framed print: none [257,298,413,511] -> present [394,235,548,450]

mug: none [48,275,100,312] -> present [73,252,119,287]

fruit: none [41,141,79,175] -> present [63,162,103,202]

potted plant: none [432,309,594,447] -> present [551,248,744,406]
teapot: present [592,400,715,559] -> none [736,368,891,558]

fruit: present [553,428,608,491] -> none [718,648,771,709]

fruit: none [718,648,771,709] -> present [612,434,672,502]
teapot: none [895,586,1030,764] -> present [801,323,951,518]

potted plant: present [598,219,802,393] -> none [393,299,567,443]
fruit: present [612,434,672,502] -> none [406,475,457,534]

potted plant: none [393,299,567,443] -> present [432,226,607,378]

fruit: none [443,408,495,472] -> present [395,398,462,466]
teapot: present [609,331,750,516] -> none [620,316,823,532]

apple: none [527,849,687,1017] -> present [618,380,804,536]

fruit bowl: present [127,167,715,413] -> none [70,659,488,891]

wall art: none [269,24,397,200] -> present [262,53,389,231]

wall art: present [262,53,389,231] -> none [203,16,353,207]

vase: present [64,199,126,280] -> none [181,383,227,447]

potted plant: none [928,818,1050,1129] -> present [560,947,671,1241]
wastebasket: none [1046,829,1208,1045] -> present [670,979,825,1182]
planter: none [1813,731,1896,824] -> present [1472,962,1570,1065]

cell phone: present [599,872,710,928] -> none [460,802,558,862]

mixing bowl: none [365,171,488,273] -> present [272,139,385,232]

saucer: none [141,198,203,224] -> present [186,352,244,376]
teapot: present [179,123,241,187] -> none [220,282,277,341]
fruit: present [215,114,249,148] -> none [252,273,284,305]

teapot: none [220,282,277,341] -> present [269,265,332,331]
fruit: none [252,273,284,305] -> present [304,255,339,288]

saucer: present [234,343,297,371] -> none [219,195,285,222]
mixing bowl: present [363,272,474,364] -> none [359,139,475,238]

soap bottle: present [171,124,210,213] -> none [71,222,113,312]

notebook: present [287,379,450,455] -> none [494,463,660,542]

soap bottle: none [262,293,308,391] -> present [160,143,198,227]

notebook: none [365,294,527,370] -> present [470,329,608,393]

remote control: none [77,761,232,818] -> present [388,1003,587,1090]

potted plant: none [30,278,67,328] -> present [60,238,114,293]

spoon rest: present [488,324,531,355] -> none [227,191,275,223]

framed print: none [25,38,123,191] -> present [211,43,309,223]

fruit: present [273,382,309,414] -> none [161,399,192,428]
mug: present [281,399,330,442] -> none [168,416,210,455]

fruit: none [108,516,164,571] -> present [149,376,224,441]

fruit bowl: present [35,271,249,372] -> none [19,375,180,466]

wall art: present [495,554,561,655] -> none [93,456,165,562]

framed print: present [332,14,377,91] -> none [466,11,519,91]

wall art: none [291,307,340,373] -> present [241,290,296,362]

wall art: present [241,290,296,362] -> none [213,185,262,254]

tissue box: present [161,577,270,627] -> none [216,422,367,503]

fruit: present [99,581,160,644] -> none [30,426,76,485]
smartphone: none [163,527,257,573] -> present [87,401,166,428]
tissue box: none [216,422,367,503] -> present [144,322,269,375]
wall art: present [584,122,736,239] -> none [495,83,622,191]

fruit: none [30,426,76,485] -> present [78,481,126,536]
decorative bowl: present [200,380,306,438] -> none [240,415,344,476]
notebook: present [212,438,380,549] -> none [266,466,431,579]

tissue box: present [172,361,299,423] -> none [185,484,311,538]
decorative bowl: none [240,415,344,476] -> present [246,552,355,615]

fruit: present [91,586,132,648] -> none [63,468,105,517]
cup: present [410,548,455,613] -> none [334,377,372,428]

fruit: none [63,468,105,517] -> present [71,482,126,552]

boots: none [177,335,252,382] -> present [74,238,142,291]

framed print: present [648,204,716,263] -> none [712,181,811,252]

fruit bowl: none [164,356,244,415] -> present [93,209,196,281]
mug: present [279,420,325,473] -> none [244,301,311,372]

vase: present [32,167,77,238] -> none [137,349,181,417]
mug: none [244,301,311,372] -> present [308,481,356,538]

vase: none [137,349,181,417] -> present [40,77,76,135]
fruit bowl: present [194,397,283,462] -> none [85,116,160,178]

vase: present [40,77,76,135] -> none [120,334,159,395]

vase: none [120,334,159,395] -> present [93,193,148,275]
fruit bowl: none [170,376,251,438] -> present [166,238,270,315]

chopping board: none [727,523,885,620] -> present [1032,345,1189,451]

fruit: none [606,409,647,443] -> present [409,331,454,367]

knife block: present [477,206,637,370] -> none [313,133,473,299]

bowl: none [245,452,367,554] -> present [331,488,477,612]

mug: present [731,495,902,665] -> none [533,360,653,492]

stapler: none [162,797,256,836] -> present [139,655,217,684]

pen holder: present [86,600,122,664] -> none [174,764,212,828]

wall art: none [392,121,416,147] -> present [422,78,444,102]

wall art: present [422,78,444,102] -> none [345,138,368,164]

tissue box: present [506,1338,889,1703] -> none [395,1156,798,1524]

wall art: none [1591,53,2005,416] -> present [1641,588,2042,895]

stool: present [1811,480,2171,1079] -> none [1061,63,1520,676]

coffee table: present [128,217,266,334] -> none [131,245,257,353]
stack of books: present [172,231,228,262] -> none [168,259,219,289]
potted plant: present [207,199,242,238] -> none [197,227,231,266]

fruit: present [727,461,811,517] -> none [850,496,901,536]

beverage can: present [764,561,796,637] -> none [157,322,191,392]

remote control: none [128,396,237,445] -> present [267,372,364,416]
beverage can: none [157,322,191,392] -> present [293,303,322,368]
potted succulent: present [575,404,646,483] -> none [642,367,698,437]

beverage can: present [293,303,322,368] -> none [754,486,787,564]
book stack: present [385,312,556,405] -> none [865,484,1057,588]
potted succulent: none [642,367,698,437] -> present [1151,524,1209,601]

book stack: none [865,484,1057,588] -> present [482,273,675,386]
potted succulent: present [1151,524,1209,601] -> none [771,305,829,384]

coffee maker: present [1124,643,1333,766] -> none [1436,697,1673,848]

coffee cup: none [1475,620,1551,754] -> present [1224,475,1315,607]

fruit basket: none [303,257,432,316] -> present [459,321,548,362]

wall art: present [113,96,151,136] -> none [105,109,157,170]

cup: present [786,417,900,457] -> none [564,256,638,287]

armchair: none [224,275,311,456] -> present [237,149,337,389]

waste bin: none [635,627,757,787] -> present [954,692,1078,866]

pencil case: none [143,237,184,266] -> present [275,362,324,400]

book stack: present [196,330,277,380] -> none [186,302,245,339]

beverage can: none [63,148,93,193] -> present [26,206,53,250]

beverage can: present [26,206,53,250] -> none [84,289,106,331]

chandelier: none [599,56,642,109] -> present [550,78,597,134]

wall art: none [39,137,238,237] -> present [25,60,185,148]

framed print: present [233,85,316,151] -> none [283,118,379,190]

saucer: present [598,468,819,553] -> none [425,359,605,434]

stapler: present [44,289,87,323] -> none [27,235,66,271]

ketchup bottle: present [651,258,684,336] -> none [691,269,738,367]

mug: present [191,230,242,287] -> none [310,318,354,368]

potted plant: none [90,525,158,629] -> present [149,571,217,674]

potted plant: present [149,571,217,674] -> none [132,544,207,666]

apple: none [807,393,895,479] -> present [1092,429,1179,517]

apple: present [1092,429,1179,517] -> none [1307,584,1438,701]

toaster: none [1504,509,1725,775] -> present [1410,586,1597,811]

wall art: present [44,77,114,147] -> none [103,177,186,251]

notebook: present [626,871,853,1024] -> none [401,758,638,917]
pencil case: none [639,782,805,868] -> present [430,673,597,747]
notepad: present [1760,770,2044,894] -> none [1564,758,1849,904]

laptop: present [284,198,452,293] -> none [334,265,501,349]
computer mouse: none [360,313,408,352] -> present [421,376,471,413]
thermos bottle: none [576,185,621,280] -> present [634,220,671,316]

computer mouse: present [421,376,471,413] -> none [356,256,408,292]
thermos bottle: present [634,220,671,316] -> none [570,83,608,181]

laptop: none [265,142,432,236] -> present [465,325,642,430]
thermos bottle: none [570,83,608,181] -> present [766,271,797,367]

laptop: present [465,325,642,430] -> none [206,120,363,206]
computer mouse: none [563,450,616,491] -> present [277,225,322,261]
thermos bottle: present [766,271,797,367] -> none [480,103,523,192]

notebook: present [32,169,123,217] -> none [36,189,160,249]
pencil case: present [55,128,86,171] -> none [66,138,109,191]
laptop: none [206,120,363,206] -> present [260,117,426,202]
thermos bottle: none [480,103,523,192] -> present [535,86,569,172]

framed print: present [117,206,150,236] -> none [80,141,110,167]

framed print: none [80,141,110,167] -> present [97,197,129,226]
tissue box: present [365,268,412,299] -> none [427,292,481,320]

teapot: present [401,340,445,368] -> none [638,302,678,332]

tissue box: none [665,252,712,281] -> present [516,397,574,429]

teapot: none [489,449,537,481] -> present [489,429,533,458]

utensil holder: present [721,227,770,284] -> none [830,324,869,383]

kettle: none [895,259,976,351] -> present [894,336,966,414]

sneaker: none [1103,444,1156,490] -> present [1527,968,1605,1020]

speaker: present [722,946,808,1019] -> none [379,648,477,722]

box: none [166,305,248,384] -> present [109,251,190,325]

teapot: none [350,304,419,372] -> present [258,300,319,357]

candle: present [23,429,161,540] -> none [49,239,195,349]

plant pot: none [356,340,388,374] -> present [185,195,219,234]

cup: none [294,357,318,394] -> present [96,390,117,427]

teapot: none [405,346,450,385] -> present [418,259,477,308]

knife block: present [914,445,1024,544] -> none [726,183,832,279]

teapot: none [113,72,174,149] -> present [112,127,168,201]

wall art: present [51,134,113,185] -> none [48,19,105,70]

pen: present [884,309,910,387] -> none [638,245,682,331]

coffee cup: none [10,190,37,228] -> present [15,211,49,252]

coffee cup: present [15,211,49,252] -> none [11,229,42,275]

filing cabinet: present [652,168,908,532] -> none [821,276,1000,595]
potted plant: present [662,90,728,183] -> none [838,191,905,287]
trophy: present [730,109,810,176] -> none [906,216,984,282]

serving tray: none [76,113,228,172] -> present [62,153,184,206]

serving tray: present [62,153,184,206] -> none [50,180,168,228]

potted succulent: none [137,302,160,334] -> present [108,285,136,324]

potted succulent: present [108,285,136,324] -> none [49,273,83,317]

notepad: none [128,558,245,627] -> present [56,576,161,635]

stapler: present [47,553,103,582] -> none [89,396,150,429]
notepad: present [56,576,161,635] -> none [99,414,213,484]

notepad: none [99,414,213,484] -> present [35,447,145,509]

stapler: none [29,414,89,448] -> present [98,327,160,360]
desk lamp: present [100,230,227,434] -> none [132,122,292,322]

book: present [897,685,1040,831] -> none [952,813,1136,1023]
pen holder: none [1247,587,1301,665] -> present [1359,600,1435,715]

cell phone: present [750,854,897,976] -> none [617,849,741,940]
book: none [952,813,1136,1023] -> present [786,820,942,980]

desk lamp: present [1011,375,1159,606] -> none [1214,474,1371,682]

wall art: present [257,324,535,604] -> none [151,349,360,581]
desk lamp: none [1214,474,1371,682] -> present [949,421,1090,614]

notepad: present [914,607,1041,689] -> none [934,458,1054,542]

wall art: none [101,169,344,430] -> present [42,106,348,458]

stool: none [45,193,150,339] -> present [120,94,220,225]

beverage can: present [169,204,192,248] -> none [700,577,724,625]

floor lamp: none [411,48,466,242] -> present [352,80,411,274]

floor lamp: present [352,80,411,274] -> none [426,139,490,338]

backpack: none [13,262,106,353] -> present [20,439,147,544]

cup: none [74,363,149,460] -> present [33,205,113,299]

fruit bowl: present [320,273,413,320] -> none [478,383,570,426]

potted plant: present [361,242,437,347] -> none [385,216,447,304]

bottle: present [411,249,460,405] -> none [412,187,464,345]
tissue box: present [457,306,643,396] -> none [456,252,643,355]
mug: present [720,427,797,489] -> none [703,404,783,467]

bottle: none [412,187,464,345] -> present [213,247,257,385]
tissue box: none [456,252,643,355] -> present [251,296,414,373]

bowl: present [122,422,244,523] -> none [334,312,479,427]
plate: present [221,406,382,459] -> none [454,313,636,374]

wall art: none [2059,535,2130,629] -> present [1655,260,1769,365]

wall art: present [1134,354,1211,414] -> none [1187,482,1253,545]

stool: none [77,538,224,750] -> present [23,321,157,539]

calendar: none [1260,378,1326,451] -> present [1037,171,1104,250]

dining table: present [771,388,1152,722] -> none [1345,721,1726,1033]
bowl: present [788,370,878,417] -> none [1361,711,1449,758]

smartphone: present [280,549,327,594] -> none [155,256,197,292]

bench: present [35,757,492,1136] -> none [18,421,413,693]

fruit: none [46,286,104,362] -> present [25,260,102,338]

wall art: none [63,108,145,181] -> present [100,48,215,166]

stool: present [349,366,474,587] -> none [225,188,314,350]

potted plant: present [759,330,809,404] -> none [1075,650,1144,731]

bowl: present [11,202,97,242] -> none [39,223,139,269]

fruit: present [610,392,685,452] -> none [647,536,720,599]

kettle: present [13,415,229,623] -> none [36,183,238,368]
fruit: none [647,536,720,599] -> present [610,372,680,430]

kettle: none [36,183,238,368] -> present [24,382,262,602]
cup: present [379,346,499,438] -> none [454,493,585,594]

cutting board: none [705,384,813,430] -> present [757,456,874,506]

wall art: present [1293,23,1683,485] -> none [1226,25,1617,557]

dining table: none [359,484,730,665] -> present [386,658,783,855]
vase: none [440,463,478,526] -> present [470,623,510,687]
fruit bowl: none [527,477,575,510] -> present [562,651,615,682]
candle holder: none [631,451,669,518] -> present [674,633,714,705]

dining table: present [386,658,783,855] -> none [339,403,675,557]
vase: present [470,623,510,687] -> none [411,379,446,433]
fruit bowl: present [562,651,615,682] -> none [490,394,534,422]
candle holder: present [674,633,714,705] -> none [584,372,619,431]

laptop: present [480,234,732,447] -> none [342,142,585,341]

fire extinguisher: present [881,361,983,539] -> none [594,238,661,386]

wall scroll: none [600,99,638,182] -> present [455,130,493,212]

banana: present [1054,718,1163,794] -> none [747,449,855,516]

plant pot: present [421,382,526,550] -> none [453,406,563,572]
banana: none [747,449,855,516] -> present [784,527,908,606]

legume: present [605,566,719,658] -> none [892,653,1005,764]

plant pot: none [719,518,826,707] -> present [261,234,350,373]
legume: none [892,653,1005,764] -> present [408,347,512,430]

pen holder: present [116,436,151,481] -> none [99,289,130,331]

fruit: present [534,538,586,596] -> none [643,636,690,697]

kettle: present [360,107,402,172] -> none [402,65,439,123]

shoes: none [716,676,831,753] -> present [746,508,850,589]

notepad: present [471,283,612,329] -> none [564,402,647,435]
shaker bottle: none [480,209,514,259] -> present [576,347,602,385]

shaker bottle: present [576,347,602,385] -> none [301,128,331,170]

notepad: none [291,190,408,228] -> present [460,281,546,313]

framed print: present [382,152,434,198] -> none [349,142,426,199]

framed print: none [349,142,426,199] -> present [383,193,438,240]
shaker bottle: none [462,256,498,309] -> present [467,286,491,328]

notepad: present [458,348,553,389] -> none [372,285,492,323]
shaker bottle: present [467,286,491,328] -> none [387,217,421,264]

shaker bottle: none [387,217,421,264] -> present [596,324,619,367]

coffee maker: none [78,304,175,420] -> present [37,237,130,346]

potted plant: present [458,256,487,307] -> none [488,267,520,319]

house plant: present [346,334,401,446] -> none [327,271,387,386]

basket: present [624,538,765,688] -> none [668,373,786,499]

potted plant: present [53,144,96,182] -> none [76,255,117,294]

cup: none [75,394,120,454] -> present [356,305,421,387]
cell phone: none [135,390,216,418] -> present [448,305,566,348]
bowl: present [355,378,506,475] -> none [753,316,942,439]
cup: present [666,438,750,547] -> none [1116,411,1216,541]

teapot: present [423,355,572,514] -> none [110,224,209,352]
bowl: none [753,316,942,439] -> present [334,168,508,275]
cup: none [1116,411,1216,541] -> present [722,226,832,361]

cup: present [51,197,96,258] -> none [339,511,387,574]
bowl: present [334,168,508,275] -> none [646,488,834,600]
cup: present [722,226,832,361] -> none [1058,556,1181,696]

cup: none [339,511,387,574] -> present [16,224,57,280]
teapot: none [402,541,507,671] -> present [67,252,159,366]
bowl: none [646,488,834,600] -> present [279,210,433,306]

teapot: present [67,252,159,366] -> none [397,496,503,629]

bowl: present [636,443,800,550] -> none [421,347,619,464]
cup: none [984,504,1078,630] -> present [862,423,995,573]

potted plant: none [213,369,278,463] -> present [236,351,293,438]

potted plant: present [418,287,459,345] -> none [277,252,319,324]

+++++

• [To do] Your job is to copy out every line from the records above that has the word "computer".

• [Response below]
computer mouse: none [360,313,408,352] -> present [421,376,471,413]
computer mouse: present [421,376,471,413] -> none [356,256,408,292]
computer mouse: none [563,450,616,491] -> present [277,225,322,261]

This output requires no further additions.